• [DIRECTIONS FOR THIS TASK] Using the material below, return exactly the lines between the one holding "e Massimo Merzari al Rally Campagnolo" and the one holding "Ild i himlen: Når naturbranden skaber sit", inclusive, and no others.

• • • • • • •

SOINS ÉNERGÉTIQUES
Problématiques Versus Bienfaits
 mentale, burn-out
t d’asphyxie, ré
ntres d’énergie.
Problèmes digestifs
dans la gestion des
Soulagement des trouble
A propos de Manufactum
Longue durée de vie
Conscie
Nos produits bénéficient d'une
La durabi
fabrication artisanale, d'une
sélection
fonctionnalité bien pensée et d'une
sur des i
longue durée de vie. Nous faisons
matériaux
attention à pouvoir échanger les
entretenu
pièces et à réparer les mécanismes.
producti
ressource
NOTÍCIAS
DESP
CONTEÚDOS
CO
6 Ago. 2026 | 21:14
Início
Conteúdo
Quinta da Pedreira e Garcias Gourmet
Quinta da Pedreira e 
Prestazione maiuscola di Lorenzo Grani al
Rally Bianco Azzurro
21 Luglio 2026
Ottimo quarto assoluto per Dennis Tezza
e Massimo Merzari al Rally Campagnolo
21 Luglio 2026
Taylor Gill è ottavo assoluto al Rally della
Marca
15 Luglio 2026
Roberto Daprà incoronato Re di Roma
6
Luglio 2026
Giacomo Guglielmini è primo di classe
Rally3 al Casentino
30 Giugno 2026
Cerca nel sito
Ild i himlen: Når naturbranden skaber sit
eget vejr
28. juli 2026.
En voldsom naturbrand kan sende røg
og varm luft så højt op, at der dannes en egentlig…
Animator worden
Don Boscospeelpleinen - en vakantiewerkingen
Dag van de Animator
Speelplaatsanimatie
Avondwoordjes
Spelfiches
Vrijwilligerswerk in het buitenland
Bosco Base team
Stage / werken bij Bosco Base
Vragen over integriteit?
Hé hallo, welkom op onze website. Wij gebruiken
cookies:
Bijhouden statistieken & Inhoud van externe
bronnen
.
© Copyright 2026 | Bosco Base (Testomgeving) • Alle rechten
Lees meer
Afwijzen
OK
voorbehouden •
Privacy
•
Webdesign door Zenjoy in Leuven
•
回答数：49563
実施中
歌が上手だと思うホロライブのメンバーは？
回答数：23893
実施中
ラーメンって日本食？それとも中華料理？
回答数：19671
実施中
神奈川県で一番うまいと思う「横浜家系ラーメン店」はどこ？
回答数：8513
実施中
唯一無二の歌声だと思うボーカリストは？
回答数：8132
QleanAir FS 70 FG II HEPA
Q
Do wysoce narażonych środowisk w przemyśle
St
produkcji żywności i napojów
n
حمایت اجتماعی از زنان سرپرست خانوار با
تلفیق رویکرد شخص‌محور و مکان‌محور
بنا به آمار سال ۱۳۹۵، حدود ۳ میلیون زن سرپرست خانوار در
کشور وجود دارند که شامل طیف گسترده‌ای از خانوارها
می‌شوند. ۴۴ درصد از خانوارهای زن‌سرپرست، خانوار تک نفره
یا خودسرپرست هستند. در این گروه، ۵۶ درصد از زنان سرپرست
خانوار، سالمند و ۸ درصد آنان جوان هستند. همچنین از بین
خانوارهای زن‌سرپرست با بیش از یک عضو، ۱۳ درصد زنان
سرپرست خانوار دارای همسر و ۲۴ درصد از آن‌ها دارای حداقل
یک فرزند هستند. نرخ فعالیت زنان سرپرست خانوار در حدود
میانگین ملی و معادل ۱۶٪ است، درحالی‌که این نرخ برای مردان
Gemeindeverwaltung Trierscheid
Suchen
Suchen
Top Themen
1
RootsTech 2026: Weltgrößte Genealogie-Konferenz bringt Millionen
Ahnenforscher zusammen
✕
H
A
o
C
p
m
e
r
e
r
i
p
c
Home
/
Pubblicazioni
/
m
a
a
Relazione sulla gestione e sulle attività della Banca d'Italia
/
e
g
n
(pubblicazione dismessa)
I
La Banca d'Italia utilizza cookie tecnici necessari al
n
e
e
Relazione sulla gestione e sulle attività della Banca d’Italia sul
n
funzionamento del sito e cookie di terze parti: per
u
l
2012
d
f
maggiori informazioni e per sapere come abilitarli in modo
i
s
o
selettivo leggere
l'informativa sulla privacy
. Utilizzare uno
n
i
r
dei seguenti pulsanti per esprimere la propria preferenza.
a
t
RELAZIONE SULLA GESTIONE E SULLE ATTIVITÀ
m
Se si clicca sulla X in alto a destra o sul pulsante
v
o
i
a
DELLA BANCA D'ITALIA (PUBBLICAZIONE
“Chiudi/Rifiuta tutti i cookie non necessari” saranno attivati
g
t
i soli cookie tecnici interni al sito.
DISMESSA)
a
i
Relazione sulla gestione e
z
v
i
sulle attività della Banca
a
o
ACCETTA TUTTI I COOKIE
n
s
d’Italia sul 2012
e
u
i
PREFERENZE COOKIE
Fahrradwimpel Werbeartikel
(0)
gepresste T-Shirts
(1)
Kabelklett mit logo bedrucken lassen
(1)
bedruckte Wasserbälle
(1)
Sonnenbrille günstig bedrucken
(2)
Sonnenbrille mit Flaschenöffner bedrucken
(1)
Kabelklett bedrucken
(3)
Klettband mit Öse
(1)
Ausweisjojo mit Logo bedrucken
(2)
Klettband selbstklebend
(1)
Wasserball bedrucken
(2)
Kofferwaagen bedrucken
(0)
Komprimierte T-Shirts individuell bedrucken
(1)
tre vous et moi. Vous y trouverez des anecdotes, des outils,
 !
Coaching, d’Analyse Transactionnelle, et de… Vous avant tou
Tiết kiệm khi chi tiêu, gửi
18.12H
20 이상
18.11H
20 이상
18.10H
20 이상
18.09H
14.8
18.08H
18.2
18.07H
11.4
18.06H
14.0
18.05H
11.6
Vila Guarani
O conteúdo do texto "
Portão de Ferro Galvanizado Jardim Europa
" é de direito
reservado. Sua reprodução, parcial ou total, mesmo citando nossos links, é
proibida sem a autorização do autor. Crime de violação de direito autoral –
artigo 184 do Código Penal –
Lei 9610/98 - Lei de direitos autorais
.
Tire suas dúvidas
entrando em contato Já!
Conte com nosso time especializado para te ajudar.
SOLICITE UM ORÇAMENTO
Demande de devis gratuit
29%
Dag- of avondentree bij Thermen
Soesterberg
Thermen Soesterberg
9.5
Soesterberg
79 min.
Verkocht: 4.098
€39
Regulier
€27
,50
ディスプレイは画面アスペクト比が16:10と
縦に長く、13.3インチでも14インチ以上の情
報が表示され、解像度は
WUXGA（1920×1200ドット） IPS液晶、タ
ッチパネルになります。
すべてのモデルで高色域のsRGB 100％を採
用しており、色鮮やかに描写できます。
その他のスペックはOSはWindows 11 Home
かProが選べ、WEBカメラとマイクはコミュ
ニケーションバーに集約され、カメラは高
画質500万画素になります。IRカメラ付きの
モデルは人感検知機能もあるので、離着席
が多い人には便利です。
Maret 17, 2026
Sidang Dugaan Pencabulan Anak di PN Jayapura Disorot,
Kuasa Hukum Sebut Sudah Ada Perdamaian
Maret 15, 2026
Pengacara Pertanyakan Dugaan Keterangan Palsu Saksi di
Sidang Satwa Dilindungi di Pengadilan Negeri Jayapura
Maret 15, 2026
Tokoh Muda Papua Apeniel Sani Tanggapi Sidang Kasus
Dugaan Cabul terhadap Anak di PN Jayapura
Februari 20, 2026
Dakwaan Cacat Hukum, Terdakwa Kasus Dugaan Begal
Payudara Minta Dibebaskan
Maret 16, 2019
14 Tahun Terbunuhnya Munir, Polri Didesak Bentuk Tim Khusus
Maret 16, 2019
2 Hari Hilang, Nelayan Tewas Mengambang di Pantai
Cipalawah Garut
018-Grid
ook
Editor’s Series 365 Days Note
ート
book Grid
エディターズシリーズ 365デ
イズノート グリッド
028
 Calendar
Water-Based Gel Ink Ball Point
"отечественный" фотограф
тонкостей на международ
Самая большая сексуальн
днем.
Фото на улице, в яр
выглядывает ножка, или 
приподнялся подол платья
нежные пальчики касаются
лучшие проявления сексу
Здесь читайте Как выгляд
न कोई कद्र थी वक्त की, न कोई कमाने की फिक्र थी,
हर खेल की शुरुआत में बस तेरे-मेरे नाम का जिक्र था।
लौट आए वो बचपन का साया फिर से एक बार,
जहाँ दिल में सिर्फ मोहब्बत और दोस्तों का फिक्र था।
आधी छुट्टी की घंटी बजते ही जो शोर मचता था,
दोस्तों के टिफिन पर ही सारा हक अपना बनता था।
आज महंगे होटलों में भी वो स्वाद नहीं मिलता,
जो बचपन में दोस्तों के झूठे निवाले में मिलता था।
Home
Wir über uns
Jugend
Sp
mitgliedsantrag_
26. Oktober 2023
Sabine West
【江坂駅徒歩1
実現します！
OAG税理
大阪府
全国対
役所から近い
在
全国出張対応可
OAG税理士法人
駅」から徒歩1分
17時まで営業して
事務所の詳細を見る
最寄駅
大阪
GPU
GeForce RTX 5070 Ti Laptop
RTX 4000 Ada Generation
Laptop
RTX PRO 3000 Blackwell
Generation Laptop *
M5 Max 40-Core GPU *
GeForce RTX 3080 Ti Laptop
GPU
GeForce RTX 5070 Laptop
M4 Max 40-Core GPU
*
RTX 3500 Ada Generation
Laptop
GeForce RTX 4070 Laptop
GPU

• • • • • • •

• [WRITTEN ANSWER]
e Massimo Merzari al Rally Campagnolo
21 Luglio 2026
Taylor Gill è ottavo assoluto al Rally della
Marca
15 Luglio 2026
Roberto Daprà incoronato Re di Roma
6
Luglio 2026
Giacomo Guglielmini è primo di classe
Rally3 al Casentino
30 Giugno 2026
Cerca nel sito
Ild i himlen: Når naturbranden skaber sit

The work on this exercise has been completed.